Cal didn’t play absolutely incredible basketball, they just happened to be shooting the ball exceptionally well for parts of the first half, and annoyed Stanford enough on defense to keep the Cardinal shooting percentages low. Cal shot an absurd 6-10 from beyond in the first half, and 15-34 from the floor, to Stanford’s 10-28.

“We weren’t locked in,” said Okpala.

The first half ended just as chaotic and nonsensically as it began. Okpala received a dime pass from sophomore forward Oscar Da Silva down the court and threw down a hammer of a dunk with six seconds remaining. Cal inbounded the ball, and with Stanford mentally already in the locker room, Cal’s Matt Bradley drained a pull-up, buzzer-beating three-pointer from near half-court. Cal led at the break 37-24.

The second half began just as auspiciously as it ended, with Stanford turning the ball over twice and Bradley draining a three-point shot. Things went from bad to worse quickly, as the Cardinal turned the ball over four times in three minutes, and Cal gained their largest lead of the game at 21 points after Vanover hit his fifth three of the game.

The Cardinal continued their stone cold three-point shooting, even missing some open shots off of good ball movement. The atmosphere became tense every time they released a deep ball, with the crowd anxious to see if it made it in. The team was 0-21 from beyond before making its first deep bucket.

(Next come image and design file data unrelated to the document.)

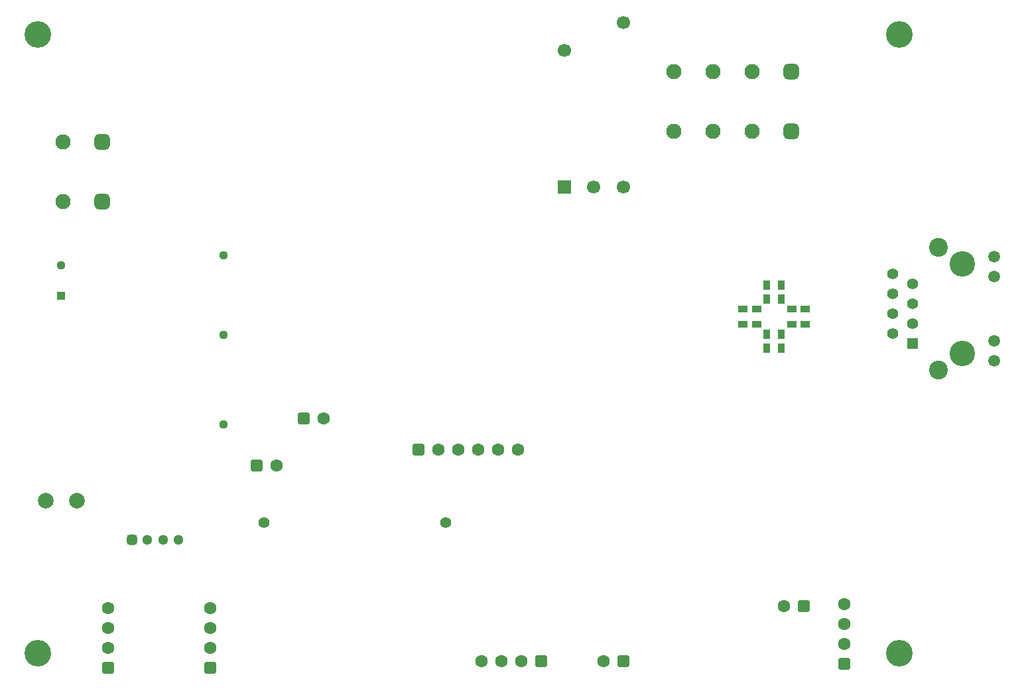
<source format=gbr>
%TF.GenerationSoftware,Altium Limited,Altium Designer,22.7.1 (60)*%
G04 Layer_Color=255*
%FSLAX43Y43*%
%MOMM*%
%TF.SameCoordinates,78523E66-F16A-4A5C-AB3F-0B208B4BDBBB*%
%TF.FilePolarity,Positive*%
%TF.FileFunction,Pads,Bot*%
%TF.Part,Single*%
G01*
G75*
%TA.AperFunction,SMDPad,CuDef*%
%ADD17R,1.300X0.900*%
%ADD18R,0.900X1.300*%
%TA.AperFunction,ComponentPad*%
%ADD40C,1.110*%
%ADD41R,1.110X1.110*%
G04:AMPARAMS|DCode=42|XSize=1.95mm|YSize=1.95mm|CornerRadius=0.488mm|HoleSize=0mm|Usage=FLASHONLY|Rotation=180.000|XOffset=0mm|YOffset=0mm|HoleType=Round|Shape=RoundedRectangle|*
%AMROUNDEDRECTD42*
21,1,1.950,0.975,0,0,180.0*
21,1,0.975,1.950,0,0,180.0*
1,1,0.975,-0.488,0.488*
1,1,0.975,0.488,0.488*
1,1,0.975,0.488,-0.488*
1,1,0.975,-0.488,-0.488*
%
%ADD42ROUNDEDRECTD42*%
%ADD43C,1.950*%
%ADD44R,1.700X1.700*%
%ADD45C,1.700*%
%ADD46R,1.408X1.408*%
%ADD47C,1.408*%
%ADD48C,3.250*%
%ADD49C,2.400*%
%ADD50C,1.508*%
%ADD51C,1.400*%
%ADD52C,1.600*%
G04:AMPARAMS|DCode=53|XSize=1.6mm|YSize=1.6mm|CornerRadius=0.4mm|HoleSize=0mm|Usage=FLASHONLY|Rotation=90.000|XOffset=0mm|YOffset=0mm|HoleType=Round|Shape=RoundedRectangle|*
%AMROUNDEDRECTD53*
21,1,1.600,0.800,0,0,90.0*
21,1,0.800,1.600,0,0,90.0*
1,1,0.800,0.400,0.400*
1,1,0.800,0.400,-0.400*
1,1,0.800,-0.400,-0.400*
1,1,0.800,-0.400,0.400*
%
%ADD53ROUNDEDRECTD53*%
G04:AMPARAMS|DCode=54|XSize=1.6mm|YSize=1.6mm|CornerRadius=0.4mm|HoleSize=0mm|Usage=FLASHONLY|Rotation=0.000|XOffset=0mm|YOffset=0mm|HoleType=Round|Shape=RoundedRectangle|*
%AMROUNDEDRECTD54*
21,1,1.600,0.800,0,0,0.0*
21,1,0.800,1.600,0,0,0.0*
1,1,0.800,0.400,-0.400*
1,1,0.800,-0.400,-0.400*
1,1,0.800,-0.400,0.400*
1,1,0.800,0.400,0.400*
%
%ADD54ROUNDEDRECTD54*%
%ADD55C,2.000*%
%TA.AperFunction,ViaPad*%
%ADD56C,3.400*%
%TA.AperFunction,ComponentPad*%
%ADD57C,1.300*%
G04:AMPARAMS|DCode=58|XSize=1.3mm|YSize=1.3mm|CornerRadius=0.325mm|HoleSize=0mm|Usage=FLASHONLY|Rotation=180.000|XOffset=0mm|YOffset=0mm|HoleType=Round|Shape=RoundedRectangle|*
%AMROUNDEDRECTD58*
21,1,1.300,0.650,0,0,180.0*
21,1,0.650,1.300,0,0,180.0*
1,1,0.650,-0.325,0.325*
1,1,0.650,0.325,0.325*
1,1,0.650,0.325,-0.325*
1,1,0.650,-0.325,-0.325*
%
%ADD58ROUNDEDRECTD58*%
D17*
X116257Y50050D02*
D03*
Y51950D02*
D03*
X111757Y50050D02*
D03*
Y51950D02*
D03*
X118007Y51950D02*
D03*
Y50050D02*
D03*
X110007Y51950D02*
D03*
Y50050D02*
D03*
D18*
X114957Y48750D02*
D03*
X113057D02*
D03*
X113050Y47000D02*
D03*
X114950D02*
D03*
X113057Y53250D02*
D03*
X114957D02*
D03*
X113057Y55000D02*
D03*
X114957D02*
D03*
D40*
X43760Y37270D02*
D03*
Y48700D02*
D03*
Y58860D02*
D03*
X23000Y57570D02*
D03*
D41*
Y53670D02*
D03*
D42*
X28230Y65680D02*
D03*
Y73300D02*
D03*
X116230Y82300D02*
D03*
Y74680D02*
D03*
D43*
X23230Y65680D02*
D03*
Y73300D02*
D03*
X106230Y74680D02*
D03*
X111230Y82300D02*
D03*
Y74680D02*
D03*
X106230Y82300D02*
D03*
X101230D02*
D03*
Y74680D02*
D03*
D44*
X87250Y67500D02*
D03*
D45*
X91000D02*
D03*
X94750Y88500D02*
D03*
Y67500D02*
D03*
X87250Y85000D02*
D03*
D46*
X131650Y47555D02*
D03*
D47*
X129110Y48825D02*
D03*
X131650Y50095D02*
D03*
X129110Y51365D02*
D03*
X131650Y52635D02*
D03*
X129110Y53905D02*
D03*
X131650Y55175D02*
D03*
X129110Y56445D02*
D03*
D48*
X138000Y46285D02*
D03*
Y57715D02*
D03*
D49*
X134950Y59815D02*
D03*
Y44185D02*
D03*
D50*
X142060Y45370D02*
D03*
Y58630D02*
D03*
Y47910D02*
D03*
Y56090D02*
D03*
D51*
X72094Y24703D02*
D03*
X48894D02*
D03*
D52*
X123000Y9230D02*
D03*
Y11770D02*
D03*
Y14310D02*
D03*
X56540Y38000D02*
D03*
X50520Y32000D02*
D03*
X42000Y8730D02*
D03*
Y11270D02*
D03*
Y13810D02*
D03*
X115230Y14000D02*
D03*
X76270Y34000D02*
D03*
X71190D02*
D03*
X73730D02*
D03*
X78810D02*
D03*
X81350D02*
D03*
X29000Y8730D02*
D03*
Y11270D02*
D03*
Y13810D02*
D03*
X92230Y7000D02*
D03*
X81770D02*
D03*
X79230D02*
D03*
X76690D02*
D03*
D53*
X123000Y6690D02*
D03*
X42000Y6190D02*
D03*
X29000D02*
D03*
D54*
X54000Y38000D02*
D03*
X47980Y32000D02*
D03*
X117770Y14000D02*
D03*
X68650Y34000D02*
D03*
X94770Y7000D02*
D03*
X84310D02*
D03*
D55*
X25000Y27500D02*
D03*
X21000D02*
D03*
D56*
X130000Y87000D02*
D03*
X20000D02*
D03*
X130000Y8000D02*
D03*
X20000D02*
D03*
D57*
X38000Y22500D02*
D03*
X36000D02*
D03*
X34000D02*
D03*
D58*
X32000D02*
D03*
%TF.MD5,14662baac52878caad569e606bc5a9d4*%
M02*

</source>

That said, the Cardinal improved their ball movement, picking up seven assists compared to the three they had in the first half.

Cal’s offense kept plugging at nearly the same rate that Stanford’s did, maintaining a consistent lead of 18-20 points as the two traded baskets. With three-point shooting as the Cardinal’s catch-up mechanism of choice, they missed shot after shot to remain at a massive deficit.

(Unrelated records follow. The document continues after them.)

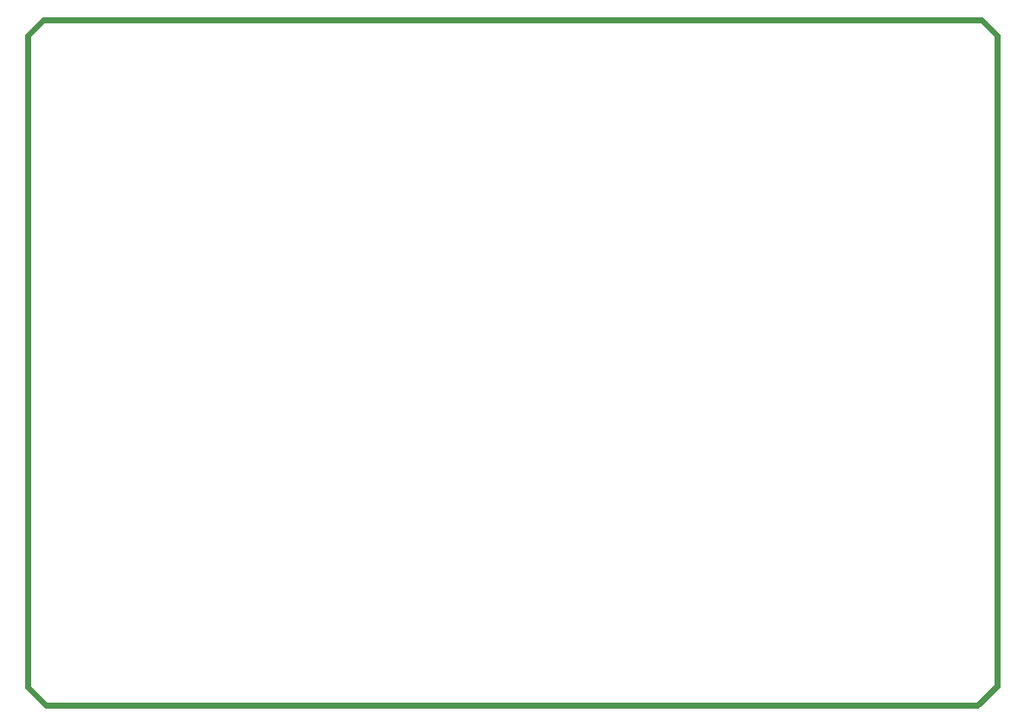
<source format=gm1>
G04*
G04 #@! TF.GenerationSoftware,Altium Limited,Altium Designer,20.0.13 (296)*
G04*
G04 Layer_Color=16711935*
%FSLAX25Y25*%
%MOIN*%
G70*
G01*
G75*
%ADD36C,0.02362*%
D36*
X500Y8500D02*
Y11500D01*
Y8500D02*
X7500Y1500D01*
X258000D01*
X500Y259500D02*
X6500Y265500D01*
X500Y9000D02*
Y259500D01*
X366000Y1500D02*
X373500Y9000D01*
X118500Y1500D02*
X366000D01*
X373500Y9000D02*
Y259500D01*
X367500Y265500D02*
X373500Y259500D01*
X6500Y265500D02*
X367500Y265500D01*
M02*

</source>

The majority of the second half was spent watching the two teams fail to score on each other, as there was a nearly four-minute long stretch of time where neither team scored. Then, just as Stanford got a steal and some momentum, a referee fell over on the court grabbing at his leg, forcing a timeout. That’s just the kind of night that this was.

With four minutes remaining in the first half, Sheffield made a corner three that caused Maples to explode into applause. The Cardinal had done it. They made a three-pointer.

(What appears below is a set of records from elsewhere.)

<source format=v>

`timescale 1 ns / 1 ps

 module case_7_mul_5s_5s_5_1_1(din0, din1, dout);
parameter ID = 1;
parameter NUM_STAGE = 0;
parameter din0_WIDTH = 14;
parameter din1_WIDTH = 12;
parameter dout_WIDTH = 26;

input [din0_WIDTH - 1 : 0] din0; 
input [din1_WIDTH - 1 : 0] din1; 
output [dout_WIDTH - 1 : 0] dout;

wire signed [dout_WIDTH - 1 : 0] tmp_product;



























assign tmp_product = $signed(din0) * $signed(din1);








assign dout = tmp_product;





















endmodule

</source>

Cal responded with a layup and a flop by Bradley that was so obvious that even the Premier League wouldn’t have carded it. But the Pac-12 refs did.

And then suddenly, the Cardinal couldn’t miss from beyond. Okpala drilled a second straight three, and on the ensuing possession, Ryan knocked down a deep ball from the top of the key. The Cal lead, which seemed insurmountable for so long, was down to seven points with 2:28 to play.

On the ensuing possession, Okpala grabbed a rebound and Bradley picked up his fifth foul, exiting the game and sending Okpala to the line. He made one shot, and knocked the next one off the rim. Stanford grabbed the offensive board, and Cormac Ryan made Stanford’s fourth consecutive three pointer, bringing the lead to three.

A few plays later, a beautiful pass by Ryan set up Sharma for an open dunk, and closed the lead to four. Stanford elected to intentionally foul Cal’s Darius McNeill, who missed both free throws. Cormac Ryan got the ball, but shorted a three, essentially extinguishing Stanford’s chances, as Cal made their next two free throws, and Sharma, fouled on the next possession, missed a pair.

In his final game at Maples, Sharma fouled out attempting to give the Cardinal a chance at the win, and was greeted on the bench by a standing ovation from the entirety of Maples Pavilion.

“Obviously this one hurts,” he said, reflecting on his performance in his final game.

The Cardinal ended the game with only two players in double figures. Sharma had 11 points and 13 boards in his final performance with the Cardinal, and Okpala carried the offensive load with 21 points, eight rebounds and two assists, on a surprisingly efficient 9-14 shooting.

With the regular season over, the Pac-12 tournament presents itself as an opportunity for the Cardinal to hit the reset button. With seeding still in flux until the weekend is over, Stanford will prepare for an unknown opponent until they hit the courts in Las Vegas next week.

“We still know that we can beat any team in this conference. We’re going to go out and give it our all,” said Okpala.